Exercise set:
a) Reproduce a passage from the Federal Title newsletter below, beginning at the words "Moving into the" and ending after the words "Chief Compliance Officer.".
b) Answer each question from the Federal Title newsletter below:
(i) By what date will mortgage lenders and title companies be required to use the new disclosure forms?
(ii) Which new form replaces the HUD-1 Settlement Statement?
(iii) From which school did Dianne Pickersgill receive her Juris Doctorate?
c) In the Federal Title newsletter below, the final paragraph lists the choices a homebuyer makes besides choosing a title company. Name each of them.

Reading passage:
>> START

New govt regulations take effect, drive up closing costs

Homebuyers in 2014 will no doubt experience a higher range of closing costs than those homebuyers coming before them. With the start of this new year, both mortgage lenders and title companies are now subject to several new regulations spawned by the Dodd-Frank Wall Street Reform and Consumer Protection Act of 2010. 

For example, as administered through the newly formed Consumer Protection Financial Bureau (CFPB), new disclosure forms will be required of mortgage lenders and title companies by August of 2015, including, but not limited to, the Loan Estimate (replacing the current Good Faith Estimate) and the Closing Disclosure (replacing the current HUD-1 Settlement Statement).

The requirement of these new disclosure forms effectively voids all current closing software production systems and demands a complete overhaul of those software systems. Re-tooling these software systems will be just one expense that will be passed along to the consumer. 

Another closing cost increase will be shifted to consumers with the forced adoption of Best Practices policies by title companies. Because the new law imposes liability on mortgage lenders for the acts of third-party vendors, including title companies, the mortgage industry has forced the hand of the title industry to adopt a uniform Best Practices policy. 

That means every title company, small or large – local or national – must implement and administer its own Best Practices policy and remain subject to yet another time-consuming annual audit. It also means that title companies (large or small) will likely have to expand their payroll to accommodate a chief compliance officer or an equivalent thereof. 

Whether or not the consumer is better protected remains to be seen but, for now, we do know that the costs of all these changes will be reflected on the new Closing Disclosure in the form of increased closing costs.

Meet our new compliance officer protecting homebuyers and home sellers

Moving into the year 2014 and beyond, "Compliance" is the word at Federal Title as our industry undergoes a major facelift in the wake of the Dodd-Frank regulatory outgrowth.

We are very proud to announce the addition of Dianne Pickersgill, Esq. to fulfill our newly created position of Chief Compliance Officer.

Dianne received her Juris Doctorate from Harvard Law School and prior to joining Federal Title represented clients in the areas of affordable housing and HUD multifamily regulatory compliance issues.

Dianne will oversee all of our regulatory compliance issues, including implementation and monitoring of our Best Practices policies.

She will essentially act as an internal auditor to assure, among many other things, the protection of our clients’ non-public personal information, the protection of our clients’ funds, and to make sure every Federal Title employee keeps a clean desk and complies with our Best Practices policy.

If you should have any questions about our policies for the protection of non-public personal information or how we best protect our clients’ funds, please don’t hesitate to contact Dianne directly.

The importance of choosing a title company

Choosing a title company is often an afterthought. And that’s understandable, since in the home buying process, decisions will have to be made in regards to a real estate agent, a lender, a home inspector, a moving company, a termite company, a home insurance company, and on and on.

>> END

Information given:
>> START

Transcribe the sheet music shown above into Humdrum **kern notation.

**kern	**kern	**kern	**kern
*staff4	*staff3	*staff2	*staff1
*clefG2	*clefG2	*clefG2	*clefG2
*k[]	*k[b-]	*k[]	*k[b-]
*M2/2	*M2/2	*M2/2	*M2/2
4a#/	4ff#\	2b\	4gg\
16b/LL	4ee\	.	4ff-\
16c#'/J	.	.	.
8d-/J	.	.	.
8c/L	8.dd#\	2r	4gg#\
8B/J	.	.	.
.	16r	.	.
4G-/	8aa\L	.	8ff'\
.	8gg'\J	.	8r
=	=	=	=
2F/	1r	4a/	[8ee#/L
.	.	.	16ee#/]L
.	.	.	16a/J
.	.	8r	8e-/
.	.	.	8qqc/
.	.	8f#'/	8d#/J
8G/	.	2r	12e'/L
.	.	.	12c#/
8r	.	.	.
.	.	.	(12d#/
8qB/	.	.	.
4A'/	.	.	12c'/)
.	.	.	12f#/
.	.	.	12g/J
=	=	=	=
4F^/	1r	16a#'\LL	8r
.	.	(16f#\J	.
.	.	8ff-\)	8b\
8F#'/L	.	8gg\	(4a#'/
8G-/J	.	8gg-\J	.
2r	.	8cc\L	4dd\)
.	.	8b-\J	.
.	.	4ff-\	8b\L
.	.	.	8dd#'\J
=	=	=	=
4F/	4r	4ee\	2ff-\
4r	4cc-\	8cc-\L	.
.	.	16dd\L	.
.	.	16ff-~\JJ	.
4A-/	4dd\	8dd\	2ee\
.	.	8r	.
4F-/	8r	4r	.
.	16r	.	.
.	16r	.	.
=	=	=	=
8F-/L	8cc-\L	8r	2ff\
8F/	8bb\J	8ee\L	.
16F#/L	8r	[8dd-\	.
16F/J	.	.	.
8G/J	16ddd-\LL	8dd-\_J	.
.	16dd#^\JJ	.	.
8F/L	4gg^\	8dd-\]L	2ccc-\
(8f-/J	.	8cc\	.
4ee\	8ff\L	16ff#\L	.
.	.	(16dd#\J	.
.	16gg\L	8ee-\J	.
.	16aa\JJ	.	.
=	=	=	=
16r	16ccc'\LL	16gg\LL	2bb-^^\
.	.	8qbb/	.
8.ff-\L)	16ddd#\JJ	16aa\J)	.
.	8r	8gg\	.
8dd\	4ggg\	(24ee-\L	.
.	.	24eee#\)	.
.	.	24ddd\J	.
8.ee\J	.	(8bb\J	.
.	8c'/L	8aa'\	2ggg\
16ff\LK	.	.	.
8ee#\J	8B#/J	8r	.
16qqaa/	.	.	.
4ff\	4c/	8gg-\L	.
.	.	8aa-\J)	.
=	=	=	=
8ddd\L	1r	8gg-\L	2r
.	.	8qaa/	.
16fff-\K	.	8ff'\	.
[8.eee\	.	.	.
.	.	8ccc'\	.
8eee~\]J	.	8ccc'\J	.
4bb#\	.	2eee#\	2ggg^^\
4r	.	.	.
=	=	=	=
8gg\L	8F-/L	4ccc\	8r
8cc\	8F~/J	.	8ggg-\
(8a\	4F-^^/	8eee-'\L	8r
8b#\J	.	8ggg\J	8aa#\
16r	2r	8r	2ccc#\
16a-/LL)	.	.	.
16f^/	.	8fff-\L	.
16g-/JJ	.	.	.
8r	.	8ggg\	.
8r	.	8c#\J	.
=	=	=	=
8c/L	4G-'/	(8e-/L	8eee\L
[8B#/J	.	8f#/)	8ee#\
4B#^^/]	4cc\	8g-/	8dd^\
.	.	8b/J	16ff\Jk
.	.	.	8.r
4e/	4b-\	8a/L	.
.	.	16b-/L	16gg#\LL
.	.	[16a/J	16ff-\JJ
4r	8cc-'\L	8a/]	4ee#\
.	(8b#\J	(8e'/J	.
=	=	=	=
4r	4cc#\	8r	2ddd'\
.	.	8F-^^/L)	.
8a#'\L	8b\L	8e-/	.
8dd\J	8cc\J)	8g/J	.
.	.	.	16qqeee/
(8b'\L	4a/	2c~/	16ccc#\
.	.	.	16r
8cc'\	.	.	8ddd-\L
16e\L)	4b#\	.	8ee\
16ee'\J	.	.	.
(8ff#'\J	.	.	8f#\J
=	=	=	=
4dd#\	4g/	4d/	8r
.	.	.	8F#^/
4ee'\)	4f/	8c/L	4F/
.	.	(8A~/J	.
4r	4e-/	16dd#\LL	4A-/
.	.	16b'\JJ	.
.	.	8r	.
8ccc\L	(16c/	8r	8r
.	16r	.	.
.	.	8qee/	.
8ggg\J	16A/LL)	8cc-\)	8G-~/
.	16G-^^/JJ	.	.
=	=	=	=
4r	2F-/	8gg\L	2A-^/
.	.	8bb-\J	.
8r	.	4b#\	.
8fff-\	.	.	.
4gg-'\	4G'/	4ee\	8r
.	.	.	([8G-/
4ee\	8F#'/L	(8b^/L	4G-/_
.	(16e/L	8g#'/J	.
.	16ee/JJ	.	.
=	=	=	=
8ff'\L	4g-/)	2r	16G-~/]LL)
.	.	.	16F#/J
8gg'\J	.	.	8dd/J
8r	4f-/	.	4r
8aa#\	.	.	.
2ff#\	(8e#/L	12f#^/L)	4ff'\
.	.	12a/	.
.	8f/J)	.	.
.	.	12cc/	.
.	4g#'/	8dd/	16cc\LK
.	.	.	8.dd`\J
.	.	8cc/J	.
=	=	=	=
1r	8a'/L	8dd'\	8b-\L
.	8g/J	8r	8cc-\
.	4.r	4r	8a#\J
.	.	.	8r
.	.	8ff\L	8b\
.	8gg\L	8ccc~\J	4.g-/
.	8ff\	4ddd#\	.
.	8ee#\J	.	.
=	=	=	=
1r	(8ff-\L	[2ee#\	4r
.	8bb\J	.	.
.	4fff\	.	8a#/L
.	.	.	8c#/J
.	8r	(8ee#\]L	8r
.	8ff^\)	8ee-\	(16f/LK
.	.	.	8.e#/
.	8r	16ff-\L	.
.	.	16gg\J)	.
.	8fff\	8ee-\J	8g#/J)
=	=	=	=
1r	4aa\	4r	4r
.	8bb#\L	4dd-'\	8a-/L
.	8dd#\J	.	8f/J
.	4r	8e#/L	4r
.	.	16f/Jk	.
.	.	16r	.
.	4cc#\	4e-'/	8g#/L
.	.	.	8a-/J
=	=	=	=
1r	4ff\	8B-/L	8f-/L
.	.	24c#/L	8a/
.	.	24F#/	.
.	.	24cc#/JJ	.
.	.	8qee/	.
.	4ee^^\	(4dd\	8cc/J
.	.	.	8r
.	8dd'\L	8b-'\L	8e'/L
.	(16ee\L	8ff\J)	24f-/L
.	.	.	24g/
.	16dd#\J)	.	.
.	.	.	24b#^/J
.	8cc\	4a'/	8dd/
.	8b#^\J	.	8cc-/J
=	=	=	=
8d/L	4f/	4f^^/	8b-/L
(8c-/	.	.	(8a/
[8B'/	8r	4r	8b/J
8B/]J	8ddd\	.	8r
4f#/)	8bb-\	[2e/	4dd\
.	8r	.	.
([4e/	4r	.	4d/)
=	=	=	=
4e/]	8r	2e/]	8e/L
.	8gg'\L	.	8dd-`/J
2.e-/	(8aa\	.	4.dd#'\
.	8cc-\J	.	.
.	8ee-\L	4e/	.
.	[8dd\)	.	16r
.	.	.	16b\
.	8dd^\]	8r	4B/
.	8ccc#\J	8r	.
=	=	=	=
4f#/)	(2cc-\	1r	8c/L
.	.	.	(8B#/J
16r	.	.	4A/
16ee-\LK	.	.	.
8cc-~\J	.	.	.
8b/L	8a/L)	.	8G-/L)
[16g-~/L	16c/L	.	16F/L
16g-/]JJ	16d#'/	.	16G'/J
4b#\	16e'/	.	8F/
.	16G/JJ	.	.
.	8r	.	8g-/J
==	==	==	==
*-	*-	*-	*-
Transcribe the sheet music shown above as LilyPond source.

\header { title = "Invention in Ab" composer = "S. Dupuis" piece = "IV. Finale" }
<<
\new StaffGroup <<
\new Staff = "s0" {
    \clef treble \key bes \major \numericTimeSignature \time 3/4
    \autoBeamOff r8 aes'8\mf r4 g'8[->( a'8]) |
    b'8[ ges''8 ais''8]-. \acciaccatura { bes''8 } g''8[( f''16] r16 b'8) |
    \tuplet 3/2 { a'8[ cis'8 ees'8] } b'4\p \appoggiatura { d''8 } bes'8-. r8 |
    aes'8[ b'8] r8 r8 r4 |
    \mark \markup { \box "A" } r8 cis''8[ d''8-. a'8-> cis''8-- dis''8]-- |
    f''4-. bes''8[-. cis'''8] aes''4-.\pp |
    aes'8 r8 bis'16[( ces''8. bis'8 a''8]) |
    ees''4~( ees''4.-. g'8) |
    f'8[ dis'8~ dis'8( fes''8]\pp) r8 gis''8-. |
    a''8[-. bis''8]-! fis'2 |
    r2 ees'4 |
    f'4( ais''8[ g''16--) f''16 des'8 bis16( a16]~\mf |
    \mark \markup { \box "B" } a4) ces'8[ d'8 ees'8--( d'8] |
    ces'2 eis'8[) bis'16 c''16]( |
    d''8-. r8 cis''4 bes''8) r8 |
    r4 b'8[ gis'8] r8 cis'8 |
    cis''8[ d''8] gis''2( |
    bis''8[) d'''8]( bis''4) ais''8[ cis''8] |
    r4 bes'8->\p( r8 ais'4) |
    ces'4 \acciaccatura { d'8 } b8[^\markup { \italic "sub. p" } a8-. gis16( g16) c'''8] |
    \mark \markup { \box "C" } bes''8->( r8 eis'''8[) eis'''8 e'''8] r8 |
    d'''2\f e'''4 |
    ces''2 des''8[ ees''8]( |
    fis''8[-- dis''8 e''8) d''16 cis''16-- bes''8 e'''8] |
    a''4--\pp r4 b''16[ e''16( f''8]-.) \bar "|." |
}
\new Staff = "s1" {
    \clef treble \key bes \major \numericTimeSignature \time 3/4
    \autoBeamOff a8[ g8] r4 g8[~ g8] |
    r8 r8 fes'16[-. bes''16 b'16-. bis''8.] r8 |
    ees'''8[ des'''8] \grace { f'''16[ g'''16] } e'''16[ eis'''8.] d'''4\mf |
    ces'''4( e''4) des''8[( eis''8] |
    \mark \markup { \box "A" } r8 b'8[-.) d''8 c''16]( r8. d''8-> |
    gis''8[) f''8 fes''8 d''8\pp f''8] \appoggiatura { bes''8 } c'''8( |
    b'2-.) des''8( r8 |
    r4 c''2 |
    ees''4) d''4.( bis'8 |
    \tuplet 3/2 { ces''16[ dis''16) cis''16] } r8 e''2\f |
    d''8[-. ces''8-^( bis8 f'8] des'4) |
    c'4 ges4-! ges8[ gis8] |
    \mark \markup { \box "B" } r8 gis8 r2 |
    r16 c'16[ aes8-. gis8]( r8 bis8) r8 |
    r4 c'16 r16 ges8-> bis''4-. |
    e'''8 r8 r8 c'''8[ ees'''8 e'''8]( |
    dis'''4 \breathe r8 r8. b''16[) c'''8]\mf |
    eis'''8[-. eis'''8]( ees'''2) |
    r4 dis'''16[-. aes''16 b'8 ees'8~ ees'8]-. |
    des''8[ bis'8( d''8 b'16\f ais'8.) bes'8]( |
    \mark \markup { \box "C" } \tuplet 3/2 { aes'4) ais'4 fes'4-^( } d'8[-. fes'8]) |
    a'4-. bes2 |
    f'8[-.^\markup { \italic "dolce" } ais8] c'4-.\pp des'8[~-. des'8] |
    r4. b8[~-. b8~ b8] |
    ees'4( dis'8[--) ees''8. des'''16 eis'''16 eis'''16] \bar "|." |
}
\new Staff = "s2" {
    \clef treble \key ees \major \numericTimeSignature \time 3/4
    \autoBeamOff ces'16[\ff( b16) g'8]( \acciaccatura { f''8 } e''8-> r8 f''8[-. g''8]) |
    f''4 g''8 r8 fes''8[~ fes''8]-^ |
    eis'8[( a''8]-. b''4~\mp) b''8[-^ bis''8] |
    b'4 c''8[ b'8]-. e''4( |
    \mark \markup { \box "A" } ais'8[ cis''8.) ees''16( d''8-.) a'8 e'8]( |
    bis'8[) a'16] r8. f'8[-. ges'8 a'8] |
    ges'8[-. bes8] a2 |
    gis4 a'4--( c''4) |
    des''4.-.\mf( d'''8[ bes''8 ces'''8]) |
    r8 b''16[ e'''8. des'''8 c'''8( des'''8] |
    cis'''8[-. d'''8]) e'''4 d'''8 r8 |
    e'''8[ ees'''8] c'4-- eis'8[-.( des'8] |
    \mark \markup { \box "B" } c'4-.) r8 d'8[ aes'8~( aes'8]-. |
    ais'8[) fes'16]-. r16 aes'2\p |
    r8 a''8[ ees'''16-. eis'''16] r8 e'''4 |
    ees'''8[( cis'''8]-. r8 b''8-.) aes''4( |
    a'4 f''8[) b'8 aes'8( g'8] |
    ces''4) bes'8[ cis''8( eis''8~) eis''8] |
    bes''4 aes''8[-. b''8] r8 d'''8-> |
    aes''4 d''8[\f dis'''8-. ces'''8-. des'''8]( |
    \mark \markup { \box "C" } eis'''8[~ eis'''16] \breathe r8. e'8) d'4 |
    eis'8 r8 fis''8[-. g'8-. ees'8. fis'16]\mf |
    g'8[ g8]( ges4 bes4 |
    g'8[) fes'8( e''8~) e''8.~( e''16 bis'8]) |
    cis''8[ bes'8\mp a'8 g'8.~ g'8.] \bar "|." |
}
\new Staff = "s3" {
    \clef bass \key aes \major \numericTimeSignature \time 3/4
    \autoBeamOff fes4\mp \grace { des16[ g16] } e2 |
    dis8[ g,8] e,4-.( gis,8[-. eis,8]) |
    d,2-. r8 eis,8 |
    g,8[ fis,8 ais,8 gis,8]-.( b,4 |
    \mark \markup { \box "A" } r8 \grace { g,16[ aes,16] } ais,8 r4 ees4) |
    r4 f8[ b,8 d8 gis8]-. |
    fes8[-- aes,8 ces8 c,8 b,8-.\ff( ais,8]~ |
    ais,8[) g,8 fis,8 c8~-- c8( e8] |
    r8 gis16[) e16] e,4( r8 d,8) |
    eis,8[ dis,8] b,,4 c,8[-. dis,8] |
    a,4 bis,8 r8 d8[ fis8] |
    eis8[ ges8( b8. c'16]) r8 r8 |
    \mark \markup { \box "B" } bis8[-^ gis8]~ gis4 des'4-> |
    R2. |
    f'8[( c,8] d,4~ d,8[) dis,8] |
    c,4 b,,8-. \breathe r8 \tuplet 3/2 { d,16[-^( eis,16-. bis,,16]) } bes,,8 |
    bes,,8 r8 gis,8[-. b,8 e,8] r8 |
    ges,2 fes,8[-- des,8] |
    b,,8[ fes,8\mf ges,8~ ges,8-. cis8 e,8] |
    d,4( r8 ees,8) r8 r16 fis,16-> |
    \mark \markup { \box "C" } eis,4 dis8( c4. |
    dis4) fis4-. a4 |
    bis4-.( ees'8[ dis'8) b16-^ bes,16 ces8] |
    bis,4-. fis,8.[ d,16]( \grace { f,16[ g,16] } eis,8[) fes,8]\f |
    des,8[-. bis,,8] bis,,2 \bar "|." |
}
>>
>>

>> END

Answers for the tasks:
a)
Moving into the year 2014 and beyond, "Compliance" is the word at Federal Title as our industry undergoes a major facelift in the wake of the Dodd-Frank regulatory outgrowth.

We are very proud to announce the addition of Dianne Pickersgill, Esq. to fulfill our newly created position of Chief Compliance Officer.

b)
(i) August of 2015
(ii) The Closing Disclosure
(iii) Harvard Law School

c) a real estate agent, a lender, a home inspector, a moving company, a termite company, a home insurance company